Pittman has seen the program’s potential from its earliest days, says Bergofsky, providing valuable support for EMI workshops in Southern cities such as Charleston, South Carolina and Jackson, Mississippi. “One of the biggest challenges is matching up interested school districts with donors, and supporters like Dr. Pittman have been incredibly generous in that regard,” notes Coogan.

“I liked the idea of the program from the moment I heard about it,” says Pittman. “I’m all in favor of introducing others to the wonderful things that can happen through the use of the Harkness approach, which is such a valuable means of fostering dialogue between students. When students gather around that oval table, they teach each other – it creates a wonderful atmosphere for learning.” Pittman says that he’s also had wonderful correspondence with teachers who have participated in the workshops. “They tell me the experience has changed the way they teach math.”

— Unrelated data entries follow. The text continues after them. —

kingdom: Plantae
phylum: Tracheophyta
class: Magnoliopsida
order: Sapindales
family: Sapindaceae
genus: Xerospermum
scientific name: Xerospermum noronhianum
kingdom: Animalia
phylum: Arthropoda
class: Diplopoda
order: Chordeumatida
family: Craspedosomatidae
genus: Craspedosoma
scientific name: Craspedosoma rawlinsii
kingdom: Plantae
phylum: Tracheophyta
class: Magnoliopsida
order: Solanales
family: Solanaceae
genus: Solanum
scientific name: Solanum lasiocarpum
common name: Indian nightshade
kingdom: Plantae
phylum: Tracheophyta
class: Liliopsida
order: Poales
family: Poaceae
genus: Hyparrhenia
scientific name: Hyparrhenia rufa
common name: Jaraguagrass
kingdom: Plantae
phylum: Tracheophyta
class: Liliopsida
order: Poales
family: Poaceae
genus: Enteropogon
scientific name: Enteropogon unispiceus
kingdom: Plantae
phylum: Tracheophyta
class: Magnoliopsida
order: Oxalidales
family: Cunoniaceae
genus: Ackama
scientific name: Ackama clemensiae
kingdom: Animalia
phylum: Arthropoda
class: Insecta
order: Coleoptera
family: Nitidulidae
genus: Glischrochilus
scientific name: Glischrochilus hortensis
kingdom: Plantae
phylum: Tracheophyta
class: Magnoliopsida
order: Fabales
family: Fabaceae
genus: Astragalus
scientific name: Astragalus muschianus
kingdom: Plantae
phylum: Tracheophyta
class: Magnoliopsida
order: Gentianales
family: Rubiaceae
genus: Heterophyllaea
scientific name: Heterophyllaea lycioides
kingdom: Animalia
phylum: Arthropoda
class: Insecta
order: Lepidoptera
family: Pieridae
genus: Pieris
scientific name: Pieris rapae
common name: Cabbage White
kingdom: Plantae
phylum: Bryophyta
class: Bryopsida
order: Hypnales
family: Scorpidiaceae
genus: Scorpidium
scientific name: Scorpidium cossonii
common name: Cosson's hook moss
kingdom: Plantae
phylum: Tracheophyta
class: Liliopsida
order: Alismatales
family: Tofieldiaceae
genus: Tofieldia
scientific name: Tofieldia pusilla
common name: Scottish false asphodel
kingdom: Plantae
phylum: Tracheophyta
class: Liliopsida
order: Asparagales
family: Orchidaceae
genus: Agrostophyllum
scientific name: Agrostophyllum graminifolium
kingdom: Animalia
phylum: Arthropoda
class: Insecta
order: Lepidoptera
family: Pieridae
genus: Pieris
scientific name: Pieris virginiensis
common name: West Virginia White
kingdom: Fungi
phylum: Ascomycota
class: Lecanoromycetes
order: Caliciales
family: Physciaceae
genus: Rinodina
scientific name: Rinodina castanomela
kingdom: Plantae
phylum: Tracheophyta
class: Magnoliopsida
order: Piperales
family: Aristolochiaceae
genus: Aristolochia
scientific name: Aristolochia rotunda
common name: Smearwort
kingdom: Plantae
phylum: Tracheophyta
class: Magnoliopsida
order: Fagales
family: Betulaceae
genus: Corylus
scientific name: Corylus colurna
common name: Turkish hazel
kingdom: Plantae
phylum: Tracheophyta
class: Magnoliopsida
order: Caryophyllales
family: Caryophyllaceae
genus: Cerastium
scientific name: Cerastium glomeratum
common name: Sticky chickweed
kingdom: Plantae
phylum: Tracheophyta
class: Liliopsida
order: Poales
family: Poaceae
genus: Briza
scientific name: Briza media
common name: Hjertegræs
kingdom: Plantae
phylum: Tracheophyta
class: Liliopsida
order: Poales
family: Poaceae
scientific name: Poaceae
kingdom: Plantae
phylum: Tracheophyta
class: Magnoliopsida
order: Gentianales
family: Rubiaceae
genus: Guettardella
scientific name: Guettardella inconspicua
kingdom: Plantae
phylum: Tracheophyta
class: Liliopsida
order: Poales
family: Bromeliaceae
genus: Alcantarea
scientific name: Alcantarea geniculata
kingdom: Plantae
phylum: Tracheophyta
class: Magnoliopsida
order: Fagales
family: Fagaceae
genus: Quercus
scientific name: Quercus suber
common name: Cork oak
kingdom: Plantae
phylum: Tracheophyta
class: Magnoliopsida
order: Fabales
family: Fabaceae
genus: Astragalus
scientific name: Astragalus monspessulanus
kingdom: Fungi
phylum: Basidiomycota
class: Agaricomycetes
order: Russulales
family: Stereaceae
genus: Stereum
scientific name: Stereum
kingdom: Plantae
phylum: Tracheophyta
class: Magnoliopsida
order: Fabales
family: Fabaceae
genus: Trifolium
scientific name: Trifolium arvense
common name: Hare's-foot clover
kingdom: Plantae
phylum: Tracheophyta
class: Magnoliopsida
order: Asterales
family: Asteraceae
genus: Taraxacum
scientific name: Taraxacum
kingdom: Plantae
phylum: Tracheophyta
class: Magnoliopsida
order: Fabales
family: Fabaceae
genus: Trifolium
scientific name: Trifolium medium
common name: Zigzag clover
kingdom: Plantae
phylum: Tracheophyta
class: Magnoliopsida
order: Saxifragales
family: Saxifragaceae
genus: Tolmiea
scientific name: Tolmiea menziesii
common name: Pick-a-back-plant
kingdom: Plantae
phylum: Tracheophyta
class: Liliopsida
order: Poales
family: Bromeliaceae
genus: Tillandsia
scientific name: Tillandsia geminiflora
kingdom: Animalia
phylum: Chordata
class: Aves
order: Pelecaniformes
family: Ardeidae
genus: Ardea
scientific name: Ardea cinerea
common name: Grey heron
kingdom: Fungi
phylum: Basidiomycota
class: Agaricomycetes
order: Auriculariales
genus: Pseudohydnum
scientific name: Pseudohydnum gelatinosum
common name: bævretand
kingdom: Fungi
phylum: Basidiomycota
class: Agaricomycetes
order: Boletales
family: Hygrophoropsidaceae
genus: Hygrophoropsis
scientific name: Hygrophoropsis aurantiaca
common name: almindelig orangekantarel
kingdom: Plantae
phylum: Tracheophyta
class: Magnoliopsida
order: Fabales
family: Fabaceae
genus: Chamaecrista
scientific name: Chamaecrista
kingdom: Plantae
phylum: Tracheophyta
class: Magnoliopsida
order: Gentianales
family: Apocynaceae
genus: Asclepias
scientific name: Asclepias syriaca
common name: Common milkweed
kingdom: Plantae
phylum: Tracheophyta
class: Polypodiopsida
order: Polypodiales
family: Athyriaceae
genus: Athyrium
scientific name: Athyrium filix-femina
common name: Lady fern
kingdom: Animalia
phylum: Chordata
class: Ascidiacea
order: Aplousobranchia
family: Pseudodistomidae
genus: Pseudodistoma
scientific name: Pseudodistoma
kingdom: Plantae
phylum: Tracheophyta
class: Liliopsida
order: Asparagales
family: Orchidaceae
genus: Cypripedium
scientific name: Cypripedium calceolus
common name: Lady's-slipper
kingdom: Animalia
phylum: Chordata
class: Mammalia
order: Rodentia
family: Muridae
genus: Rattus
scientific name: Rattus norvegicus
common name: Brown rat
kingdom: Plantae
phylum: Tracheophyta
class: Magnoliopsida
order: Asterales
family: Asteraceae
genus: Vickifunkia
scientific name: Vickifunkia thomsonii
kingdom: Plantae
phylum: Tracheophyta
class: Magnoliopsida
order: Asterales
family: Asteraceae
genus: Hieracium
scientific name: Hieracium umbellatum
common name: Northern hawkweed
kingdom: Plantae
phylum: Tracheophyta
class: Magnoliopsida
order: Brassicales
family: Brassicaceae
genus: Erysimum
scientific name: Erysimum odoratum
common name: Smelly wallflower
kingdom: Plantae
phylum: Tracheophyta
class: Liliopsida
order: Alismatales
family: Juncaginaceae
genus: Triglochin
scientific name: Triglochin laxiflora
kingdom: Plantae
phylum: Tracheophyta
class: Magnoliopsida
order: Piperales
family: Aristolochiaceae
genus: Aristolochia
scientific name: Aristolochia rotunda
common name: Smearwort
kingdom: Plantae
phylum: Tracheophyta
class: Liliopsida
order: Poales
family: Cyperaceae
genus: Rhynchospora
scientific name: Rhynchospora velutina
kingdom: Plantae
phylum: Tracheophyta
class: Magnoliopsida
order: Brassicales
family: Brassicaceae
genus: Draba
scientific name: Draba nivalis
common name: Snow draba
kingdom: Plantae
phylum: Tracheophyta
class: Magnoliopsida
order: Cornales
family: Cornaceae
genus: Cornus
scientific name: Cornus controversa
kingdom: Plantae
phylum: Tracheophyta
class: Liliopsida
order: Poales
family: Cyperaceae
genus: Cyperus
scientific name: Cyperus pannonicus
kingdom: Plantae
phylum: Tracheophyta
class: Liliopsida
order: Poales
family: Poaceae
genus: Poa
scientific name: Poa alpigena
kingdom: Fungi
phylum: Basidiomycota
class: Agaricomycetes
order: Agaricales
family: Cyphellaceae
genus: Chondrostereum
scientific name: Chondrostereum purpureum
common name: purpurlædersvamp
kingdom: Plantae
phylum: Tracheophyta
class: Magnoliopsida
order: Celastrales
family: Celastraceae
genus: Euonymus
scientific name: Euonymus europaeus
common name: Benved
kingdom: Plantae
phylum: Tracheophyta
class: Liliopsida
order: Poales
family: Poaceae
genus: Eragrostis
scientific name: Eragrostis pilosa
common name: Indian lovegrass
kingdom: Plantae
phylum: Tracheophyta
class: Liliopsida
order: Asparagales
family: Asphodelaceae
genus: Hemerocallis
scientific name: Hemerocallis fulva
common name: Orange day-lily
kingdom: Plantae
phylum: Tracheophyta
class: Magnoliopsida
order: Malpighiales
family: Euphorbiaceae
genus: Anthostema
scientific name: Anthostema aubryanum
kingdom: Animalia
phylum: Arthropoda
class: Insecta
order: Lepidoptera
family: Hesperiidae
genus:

“I’ve never before seen teachers cheer at the end of a professional development workshop, but that’s what happened last year,” says Ben Sabree, a mathematics instructor at St. Andrew’s Episcopal School in Ridgeland, Mississippi, who helped to organize a 2015 EMI workshop for public school teachers in Jackson. “The feedback was overwhelmingly positive; everyone rated the workshop as extremely useful and I expect all of the teachers to return for this summer’s offering.”